## Assignment
Locate every line in the listing below that contains the string "index", treating uppercase and lowercase as distinct, and copy each such line.

## Records to use
******************************

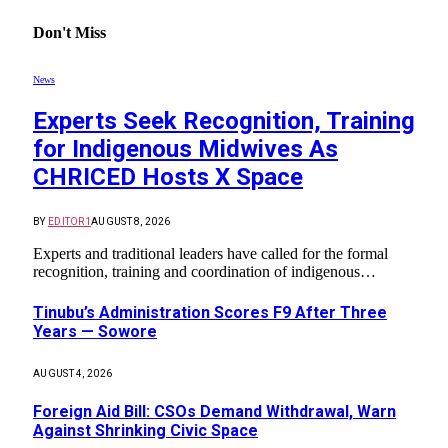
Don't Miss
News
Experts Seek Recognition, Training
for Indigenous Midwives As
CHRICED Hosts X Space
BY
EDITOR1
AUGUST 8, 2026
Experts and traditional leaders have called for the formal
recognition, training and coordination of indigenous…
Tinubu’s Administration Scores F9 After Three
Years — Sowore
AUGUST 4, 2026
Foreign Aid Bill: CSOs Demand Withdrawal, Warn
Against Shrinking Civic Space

******************************

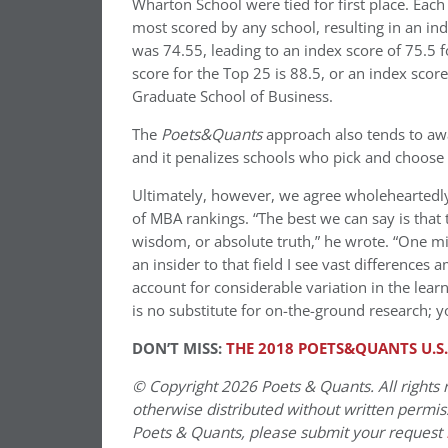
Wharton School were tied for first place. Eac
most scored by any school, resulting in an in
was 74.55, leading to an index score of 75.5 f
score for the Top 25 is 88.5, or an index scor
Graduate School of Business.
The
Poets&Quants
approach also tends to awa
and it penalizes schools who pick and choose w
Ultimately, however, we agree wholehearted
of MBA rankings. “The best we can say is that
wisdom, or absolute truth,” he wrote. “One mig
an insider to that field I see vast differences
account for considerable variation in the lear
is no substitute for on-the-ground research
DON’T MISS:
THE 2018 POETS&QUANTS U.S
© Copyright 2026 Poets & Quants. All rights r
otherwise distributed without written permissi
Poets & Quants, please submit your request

******************************

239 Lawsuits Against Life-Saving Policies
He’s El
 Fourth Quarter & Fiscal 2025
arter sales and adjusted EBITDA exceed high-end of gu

******************************

## Response
was 74.55, leading to an index score of 75.5 f
score for the Top 25 is 88.5, or an index scor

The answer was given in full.